Exercise brief: From the first line to the last, output the entries exactly.

Supplied material:
——
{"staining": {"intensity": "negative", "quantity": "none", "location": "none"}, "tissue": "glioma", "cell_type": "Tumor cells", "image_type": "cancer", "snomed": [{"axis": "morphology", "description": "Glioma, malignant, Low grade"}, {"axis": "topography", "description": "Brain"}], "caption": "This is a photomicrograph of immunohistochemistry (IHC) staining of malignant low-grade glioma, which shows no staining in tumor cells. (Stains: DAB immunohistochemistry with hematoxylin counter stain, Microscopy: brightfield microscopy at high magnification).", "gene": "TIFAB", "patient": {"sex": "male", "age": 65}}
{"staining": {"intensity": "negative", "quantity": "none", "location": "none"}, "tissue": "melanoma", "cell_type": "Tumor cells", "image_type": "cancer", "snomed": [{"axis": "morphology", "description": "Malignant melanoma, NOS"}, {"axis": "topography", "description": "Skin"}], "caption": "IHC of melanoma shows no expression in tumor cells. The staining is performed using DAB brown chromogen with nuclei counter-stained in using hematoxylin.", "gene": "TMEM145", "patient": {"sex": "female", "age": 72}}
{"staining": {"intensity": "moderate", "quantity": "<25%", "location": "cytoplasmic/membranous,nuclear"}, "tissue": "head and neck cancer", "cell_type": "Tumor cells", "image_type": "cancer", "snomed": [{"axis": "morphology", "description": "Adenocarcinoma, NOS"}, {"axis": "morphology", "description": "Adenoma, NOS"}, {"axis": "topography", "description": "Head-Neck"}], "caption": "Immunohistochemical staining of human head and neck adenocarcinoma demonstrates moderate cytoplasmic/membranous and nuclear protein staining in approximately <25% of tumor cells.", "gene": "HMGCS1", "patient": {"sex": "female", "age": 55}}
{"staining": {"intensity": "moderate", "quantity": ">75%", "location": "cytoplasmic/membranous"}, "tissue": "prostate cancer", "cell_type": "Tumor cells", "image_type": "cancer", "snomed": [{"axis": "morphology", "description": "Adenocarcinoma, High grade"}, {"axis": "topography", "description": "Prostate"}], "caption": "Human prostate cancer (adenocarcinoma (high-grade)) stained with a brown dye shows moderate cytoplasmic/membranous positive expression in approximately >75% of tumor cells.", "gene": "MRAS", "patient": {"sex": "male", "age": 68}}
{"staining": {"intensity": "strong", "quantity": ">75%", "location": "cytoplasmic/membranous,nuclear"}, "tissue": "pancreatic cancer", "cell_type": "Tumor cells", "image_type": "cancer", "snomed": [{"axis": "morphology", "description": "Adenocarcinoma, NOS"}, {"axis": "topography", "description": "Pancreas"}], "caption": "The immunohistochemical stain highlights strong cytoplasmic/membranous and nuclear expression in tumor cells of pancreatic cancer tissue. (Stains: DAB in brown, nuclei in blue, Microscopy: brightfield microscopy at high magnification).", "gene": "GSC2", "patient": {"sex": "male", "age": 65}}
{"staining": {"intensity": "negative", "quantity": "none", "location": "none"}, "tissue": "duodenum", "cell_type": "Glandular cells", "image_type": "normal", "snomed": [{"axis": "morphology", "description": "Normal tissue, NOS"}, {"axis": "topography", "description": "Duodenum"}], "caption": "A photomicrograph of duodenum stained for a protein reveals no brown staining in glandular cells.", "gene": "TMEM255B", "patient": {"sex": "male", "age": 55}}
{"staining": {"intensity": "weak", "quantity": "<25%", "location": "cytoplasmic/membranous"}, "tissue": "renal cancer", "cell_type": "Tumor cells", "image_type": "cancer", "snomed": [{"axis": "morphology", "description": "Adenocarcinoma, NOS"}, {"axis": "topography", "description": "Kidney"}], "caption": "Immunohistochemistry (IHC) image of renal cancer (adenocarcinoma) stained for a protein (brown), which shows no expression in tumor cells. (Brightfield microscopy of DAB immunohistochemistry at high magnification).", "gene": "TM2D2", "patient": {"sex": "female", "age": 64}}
——
Task result:
{"staining": {"intensity": "negative", "quantity": "none", "location": "none"}, "tissue": "glioma", "cell_type": "Tumor cells", "image_type": "cancer", "snomed": [{"axis": "morphology", "description": "Glioma, malignant, Low grade"}, {"axis": "topography", "description": "Brain"}], "caption": "This is a photomicrograph of immunohistochemistry (IHC) staining of malignant low-grade glioma, which shows no staining in tumor cells. (Stains: DAB immunohistochemistry with hematoxylin counter stain, Microscopy: brightfield microscopy at high magnification).", "gene": "TIFAB", "patient": {"sex": "male", "age": 65}}
{"staining": {"intensity": "negative", "quantity": "none", "location": "none"}, "tissue": "melanoma", "cell_type": "Tumor cells", "image_type": "cancer", "snomed": [{"axis": "morphology", "description": "Malignant melanoma, NOS"}, {"axis": "topography", "description": "Skin"}], "caption": "IHC of melanoma shows no expression in tumor cells. The staining is performed using DAB brown chromogen with nuclei counter-stained in using hematoxylin.", "gene": "TMEM145", "patient": {"sex": "female", "age": 72}}
{"staining": {"intensity": "moderate", "quantity": "<25%", "location": "cytoplasmic/membranous,nuclear"}, "tissue": "head and neck cancer", "cell_type": "Tumor cells", "image_type": "cancer", "snomed": [{"axis": "morphology", "description": "Adenocarcinoma, NOS"}, {"axis": "morphology", "description": "Adenoma, NOS"}, {"axis": "topography", "description": "Head-Neck"}], "caption": "Immunohistochemical staining of human head and neck adenocarcinoma demonstrates moderate cytoplasmic/membranous and nuclear protein staining in approximately <25% of tumor cells.", "gene": "HMGCS1", "patient": {"sex": "female", "age": 55}}
{"staining": {"intensity": "moderate", "quantity": ">75%", "location": "cytoplasmic/membranous"}, "tissue": "prostate cancer", "cell_type": "Tumor cells", "image_type": "cancer", "snomed": [{"axis": "morphology", "description": "Adenocarcinoma, High grade"}, {"axis": "topography", "description": "Prostate"}], "caption": "Human prostate cancer (adenocarcinoma (high-grade)) stained with a brown dye shows moderate cytoplasmic/membranous positive expression in approximately >75% of tumor cells.", "gene": "MRAS", "patient": {"sex": "male", "age": 68}}
{"staining": {"intensity": "strong", "quantity": ">75%", "location": "cytoplasmic/membranous,nuclear"}, "tissue": "pancreatic cancer", "cell_type": "Tumor cells", "image_type": "cancer", "snomed": [{"axis": "morphology", "description": "Adenocarcinoma, NOS"}, {"axis": "topography", "description": "Pancreas"}], "caption": "The immunohistochemical stain highlights strong cytoplasmic/membranous and nuclear expression in tumor cells of pancreatic cancer tissue. (Stains: DAB in brown, nuclei in blue, Microscopy: brightfield microscopy at high magnification).", "gene": "GSC2", "patient": {"sex": "male", "age": 65}}
{"staining": {"intensity": "negative", "quantity": "none", "location": "none"}, "tissue": "duodenum", "cell_type": "Glandular cells", "image_type": "normal", "snomed": [{"axis": "morphology", "description": "Normal tissue, NOS"}, {"axis": "topography", "description": "Duodenum"}], "caption": "A photomicrograph of duodenum stained for a protein reveals no brown staining in glandular cells.", "gene": "TMEM255B", "patient": {"sex": "male", "age": 55}}
{"staining": {"intensity": "weak", "quantity": "<25%", "location": "cytoplasmic/membranous"}, "tissue": "renal cancer", "cell_type": "Tumor cells", "image_type": "cancer", "snomed": [{"axis": "morphology", "description": "Adenocarcinoma, NOS"}, {"axis": "topography", "description": "Kidney"}], "caption": "Immunohistochemistry (IHC) image of renal cancer (adenocarcinoma) stained for a protein (brown), which shows no expression in tumor cells. (Brightfield microscopy of DAB immunohistochemistry at high magnification).", "gene": "TM2D2", "patient": {"sex": "female", "age": 64}}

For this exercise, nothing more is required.